Pour mieux comprendre l'actualité globale, nationale et internationale sur les mutations de la sécurité
et de la défense, les nouvelles menaces et défis sécuritaires, la cybersécurité et
la cyberdéfense, les enjeux des technologies clés, la protection des données,
les facteurs humains et technologiques.

lundi

Un auditeur s'exprime dans la "Tirbune Libre" de l'Opinion

Tribune libre - article original ici

«Pour une équipe de France de l’industrie de défense». La tribune de Christophe-Alexandre Paillard

« Face aux géants américains du secteur, comme Boeing, Lockheed Martin ou General Dynamics, et même face aux industriels allemands de plus en plus actifs dans le spatial ou l’armement terrestre, l’industrie française doit rassembler ses forces et travailler en pack »

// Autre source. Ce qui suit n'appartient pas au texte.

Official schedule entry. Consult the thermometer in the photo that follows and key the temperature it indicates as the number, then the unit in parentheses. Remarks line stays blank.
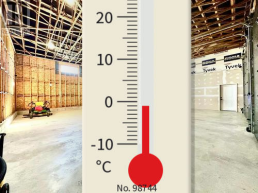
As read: -1 (°C)
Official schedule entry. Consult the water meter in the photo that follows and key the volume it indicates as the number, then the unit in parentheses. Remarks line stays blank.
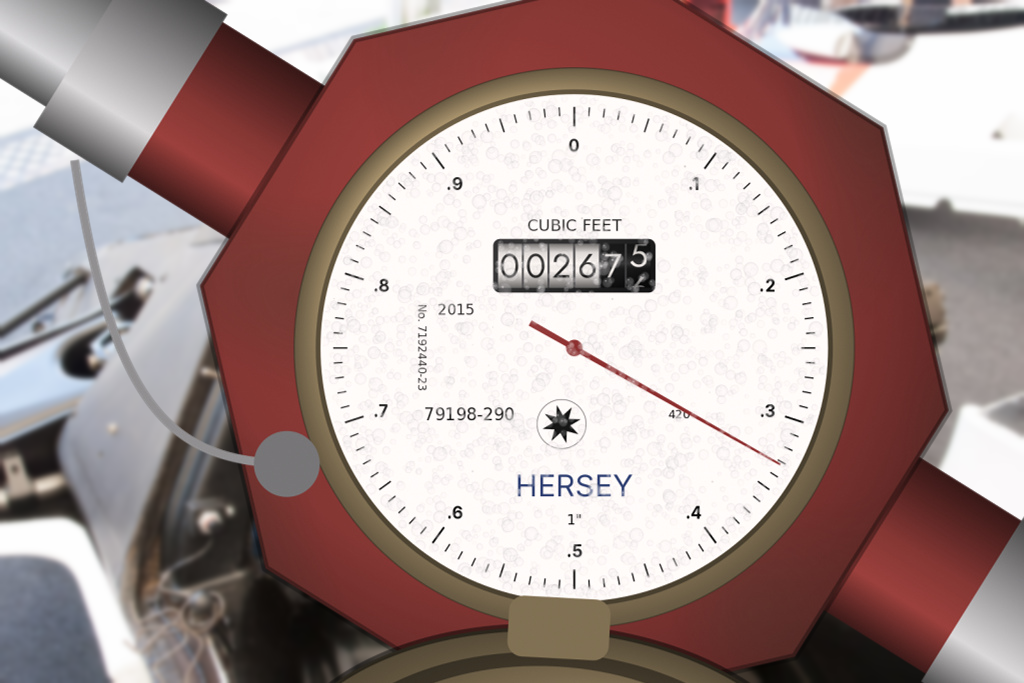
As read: 2675.33 (ft³)
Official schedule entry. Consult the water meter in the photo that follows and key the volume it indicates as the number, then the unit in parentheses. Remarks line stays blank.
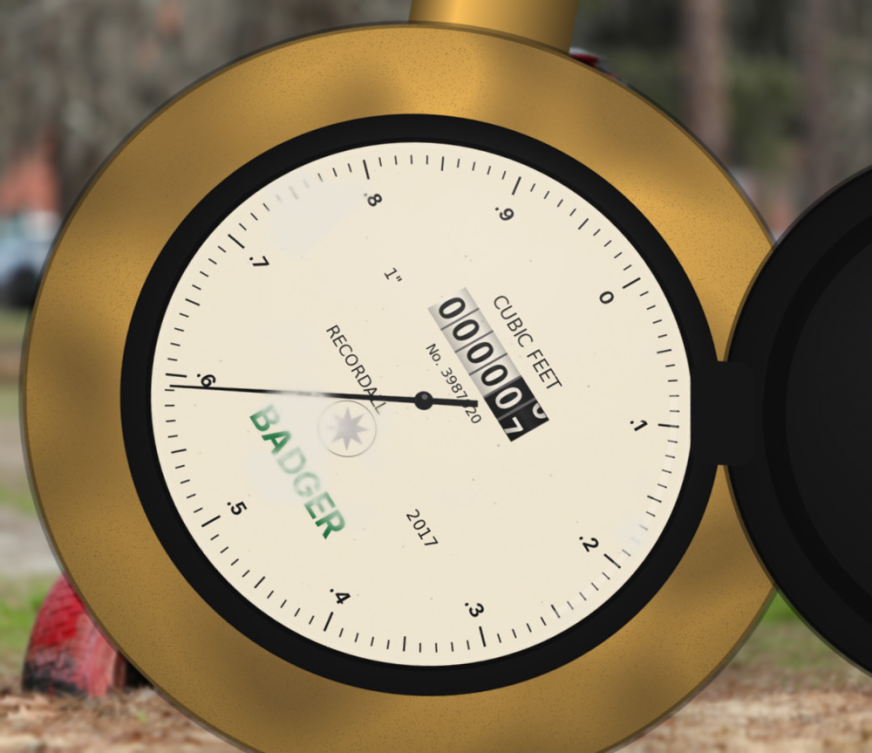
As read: 6.59 (ft³)
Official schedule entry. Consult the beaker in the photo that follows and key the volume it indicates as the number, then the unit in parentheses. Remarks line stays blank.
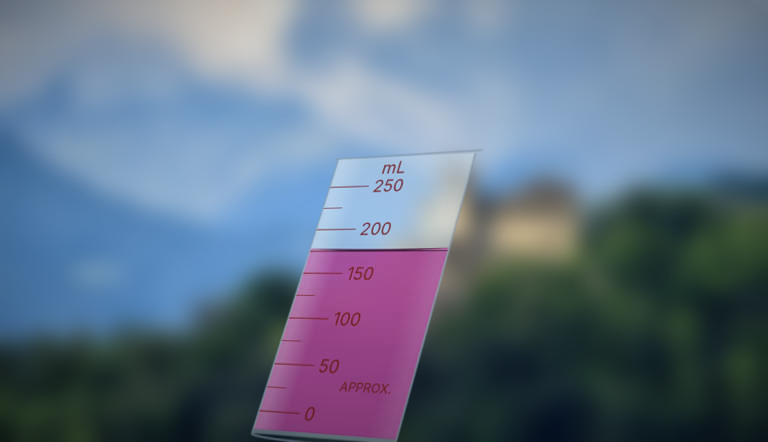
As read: 175 (mL)
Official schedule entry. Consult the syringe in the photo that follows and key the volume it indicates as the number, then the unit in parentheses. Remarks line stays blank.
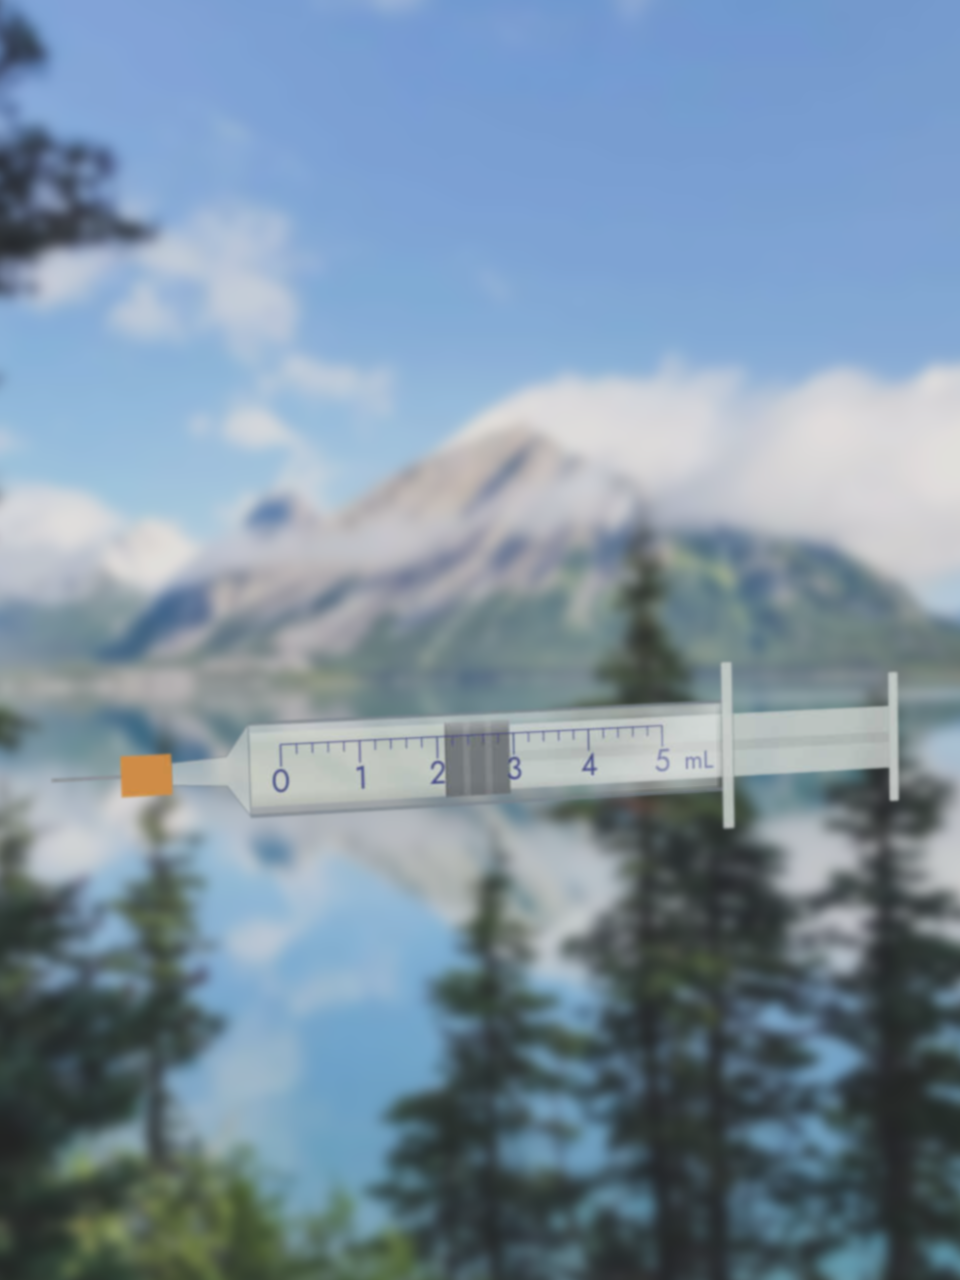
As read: 2.1 (mL)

En 2018, les exportations françaises d’armement ont progressé de plus de 30 % par rapport à 2017, à 9,2 milliards d’euros. La France est redevenue le troisième exportateur mondial d’armement, bénéficiant d’importantes vagues de commandes en provenance de ses principaux clients du Moyen-Orient. Ce chiffre élevé a fait l’objet de contestations car le ministère des Armées a comptabilisé en 2018 deux contrats qui n’ont pas encore fait l’objet de versements financiers : la vente à la Belgique de plus de 400 véhicules blindés du groupe Nexter, pour un montant de 1,6 milliard d’euros, et celui de 23 hélicoptères NH90 de transport du groupe Airbus à l’Espagne, pour un montant total de 1,5 milliard d’euros, dont 550 millions pour la partie française.
Ces questions comptables pourraient n’être qu’un détail, mais ces comptages ont aussi une grande importance politique permettant de gagner ou de perdre une à deux places dans le classement mondial et à préciser la position où se trouve vraiment l’industrie française par rapport à ses principaux concurrents, en Europe et dans le monde.
Or, l’industrie française de défense a aujourd’hui besoin d’être rassurée. De fait, la baisse continue ces vingt dernières années des budgets militaires européens a entraîné des modifications substantielles dans le panorama mondial de l’industrie de défense, à l’heure où les Etats-Unis font le forcing pour asseoir leur domination industrielle et technologique sur le camp occidental et où de nombreux pays concurrents, comme la Chine, la Russie ou Israël, s’imposent de plus en plus dans le domaine de la production de matériels militaires de haut niveau, capables de rivaliser avec leurs concurrents occidentaux.
Sans industrie de défense forte, il n’y a ni croissance durable, ni maîtrise des technologies qui sont essentielles à notre prospérité économique
Concurrence européenne. En plus de la concurrence de ces Etats, l’industrie française de défense subit également la concurrence de ses partenaires – et parfois rivaux - européens, à l’exemple de la rivalité industrielle et commerciale entre le Français Naval Group et l’Allemand TKMS dans le domaine naval, ou de celle du franco-germano-espagnol Airbus et de l’italo-britannique Leonardo dans le domaine des hélicoptères.
Face aux géants américains du secteur, comme Boeing, Lockheed Martin ou General Dynamics, et même face aux industriels allemands de plus en plus actifs dans le spatial ou l’armement terrestre, l’industrie française doit rassembler ses forces et travailler en pack. La France est certes riche d’importantes entreprises (Safran, Thales, Nexter, Naval Group ou Dassault…) innovantes et compétitives, mais cette industrie se heurte aussi à une dispersion de ses moyens et, parfois, à des rivalités personnelles. Car sans industrie de défense forte, il n’y a ni croissance durable, ni maîtrise des technologies qui sont essentielles à notre prospérité économique.
Le caractère stratégique de l’industrie de défense doit s’accompagner de la création d’une équipe de France de l’industrie de défense, sans pour autant recourir aux mécanismes parfois stériles des mécanos industriels pouvant conduire à des fusions malheureuses. Exemple emblématique, avec l’avion de combat du futur proposé par Dassault, la France dispose d’un très grand projet fédérateur capable d’entraîner notre industrie. Les Allemands l’ont d’ailleurs bien compris en votant au Bundestag le 6 juin un premier budget pour un projet de système franco-allemand de combat aérien du futur. La balle est dans notre camp.
Christophe-Alexandre Paillard est auditeur à la 67e session « Politique de défense » de l’IHEDN, maître de conférences à Sciences Po Paris. L’auteur s’exprime à titre personnel.